** Work request **
In the listing below, the line containing "and Report Coverage</strong></p>" marks the end; copy exactly every line from the first through that one.

** Information **
= Beginning of Section =
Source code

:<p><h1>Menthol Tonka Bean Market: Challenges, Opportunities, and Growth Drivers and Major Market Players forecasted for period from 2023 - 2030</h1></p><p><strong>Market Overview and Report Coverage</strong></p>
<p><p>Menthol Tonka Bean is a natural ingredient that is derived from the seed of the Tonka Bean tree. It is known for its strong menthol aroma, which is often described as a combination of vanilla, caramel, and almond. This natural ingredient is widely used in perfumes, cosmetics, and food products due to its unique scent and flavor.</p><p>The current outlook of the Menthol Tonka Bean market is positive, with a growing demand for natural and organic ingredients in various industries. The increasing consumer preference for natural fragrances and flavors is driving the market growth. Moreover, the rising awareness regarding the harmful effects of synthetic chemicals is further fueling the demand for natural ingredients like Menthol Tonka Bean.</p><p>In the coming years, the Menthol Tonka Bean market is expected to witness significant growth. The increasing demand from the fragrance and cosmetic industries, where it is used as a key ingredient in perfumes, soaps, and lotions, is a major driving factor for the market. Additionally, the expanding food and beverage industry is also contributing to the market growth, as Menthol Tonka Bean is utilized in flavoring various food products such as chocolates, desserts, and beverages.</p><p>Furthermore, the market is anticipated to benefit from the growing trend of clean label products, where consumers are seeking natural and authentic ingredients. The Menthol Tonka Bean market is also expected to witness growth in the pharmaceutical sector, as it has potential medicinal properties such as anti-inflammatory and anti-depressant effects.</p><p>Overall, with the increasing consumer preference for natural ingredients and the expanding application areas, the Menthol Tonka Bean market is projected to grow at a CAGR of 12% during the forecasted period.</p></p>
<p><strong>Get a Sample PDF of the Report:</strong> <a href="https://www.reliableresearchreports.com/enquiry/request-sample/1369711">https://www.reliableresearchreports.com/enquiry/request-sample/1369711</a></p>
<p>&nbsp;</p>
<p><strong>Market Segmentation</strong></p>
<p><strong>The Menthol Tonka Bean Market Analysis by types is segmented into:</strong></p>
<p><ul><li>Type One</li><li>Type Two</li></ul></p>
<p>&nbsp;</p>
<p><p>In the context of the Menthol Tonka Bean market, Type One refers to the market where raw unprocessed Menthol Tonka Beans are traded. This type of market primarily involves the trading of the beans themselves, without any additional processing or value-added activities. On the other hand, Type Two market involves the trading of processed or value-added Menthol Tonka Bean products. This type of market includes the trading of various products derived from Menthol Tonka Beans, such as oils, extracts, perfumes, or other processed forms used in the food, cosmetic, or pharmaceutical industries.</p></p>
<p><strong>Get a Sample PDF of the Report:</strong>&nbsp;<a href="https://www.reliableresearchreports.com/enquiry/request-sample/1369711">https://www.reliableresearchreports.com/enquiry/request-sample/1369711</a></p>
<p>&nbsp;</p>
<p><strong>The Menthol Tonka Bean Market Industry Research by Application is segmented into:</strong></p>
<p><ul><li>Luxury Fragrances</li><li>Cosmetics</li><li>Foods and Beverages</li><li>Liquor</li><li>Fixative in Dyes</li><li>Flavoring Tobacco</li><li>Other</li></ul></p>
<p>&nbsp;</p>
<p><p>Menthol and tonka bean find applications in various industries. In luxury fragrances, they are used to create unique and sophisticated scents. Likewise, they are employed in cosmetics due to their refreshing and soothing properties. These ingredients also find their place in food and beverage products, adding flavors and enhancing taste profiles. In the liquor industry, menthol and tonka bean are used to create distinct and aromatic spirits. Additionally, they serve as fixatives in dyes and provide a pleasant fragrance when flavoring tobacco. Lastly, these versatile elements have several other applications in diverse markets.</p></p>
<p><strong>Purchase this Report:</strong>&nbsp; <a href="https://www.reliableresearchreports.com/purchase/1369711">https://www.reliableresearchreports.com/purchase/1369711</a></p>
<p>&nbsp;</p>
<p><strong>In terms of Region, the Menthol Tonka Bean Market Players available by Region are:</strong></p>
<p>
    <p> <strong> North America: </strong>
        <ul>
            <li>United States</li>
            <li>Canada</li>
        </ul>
= End of Section =
** Written response **
Source code

:<p><h1>Menthol Tonka Bean Market: Challenges, Opportunities, and Growth Drivers and Major Market Players forecasted for period from 2023 - 2030</h1></p><p><strong>Market Overview and Report Coverage</strong></p>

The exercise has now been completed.